The Department of Labor is officially seeking to delay the fiduciary rule’s implementation, according to paperwork filed with the Office of Management and Budget on Thursday.
The delay proposal process would not start until OMB responds to the request, which is expected to take several weeks or more. The next step would be a 15-day comment period before a delay proposal is finalized, according to several sources.
On Feb. 3, President Donald Trump issued an executive memorandum directing the secretary of labor to consider delaying or replacing the fiduciary rule that is scheduled to go into effect in April. A draft version of that memorandum called for a 180-day delay.
In the final version, which did not include a specific timeline, Mr. Trump directed the secretary of labor to determine whether the rule would adversely affect access to retirement information and financial advice, and to conduct a new economic and legal analysis of the rule's “likely impact.” A negative impact or inconsistency with administrative policy would require the DOL to publish a proposed rule rescinding or revising it.

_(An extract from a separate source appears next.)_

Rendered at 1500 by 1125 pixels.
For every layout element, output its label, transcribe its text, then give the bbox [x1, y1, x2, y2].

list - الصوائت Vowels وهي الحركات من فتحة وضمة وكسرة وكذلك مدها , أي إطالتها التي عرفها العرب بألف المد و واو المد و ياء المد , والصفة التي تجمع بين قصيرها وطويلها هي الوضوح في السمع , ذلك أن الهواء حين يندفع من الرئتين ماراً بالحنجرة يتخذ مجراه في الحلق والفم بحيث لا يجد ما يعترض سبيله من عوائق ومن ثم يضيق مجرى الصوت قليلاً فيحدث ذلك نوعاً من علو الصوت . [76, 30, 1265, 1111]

On Feb. 8, a U.S. District judge in Dallas denied the government’s motion to stay a legal challenge to the rule while the DOL reviews it, and dismissed a lawsuit filed by the U.S. Chamber of Commerce, Securities Industry and Financial Markets Association and other financial groups challenging the DOL's authority to issue the rule.
Kenneth E. Bentsen Jr., SIFMA president and CEO, applauded Mr. Trump’s action, saying in a statement that “DOL is not the right agency nor is the DOL rule the right approach. Delaying the applicability date to allow the new administration an opportunity to review the rule’s impact on investors and the market is appropriate and not without precedent.”
The Department of Labor’s proposed delay “is an attempt to kill the rule; it’s not a delay,” said Kathleen M. McBride, a founder of the Committee for the Fiduciary Standard, in an interview. ”It’s really sad.”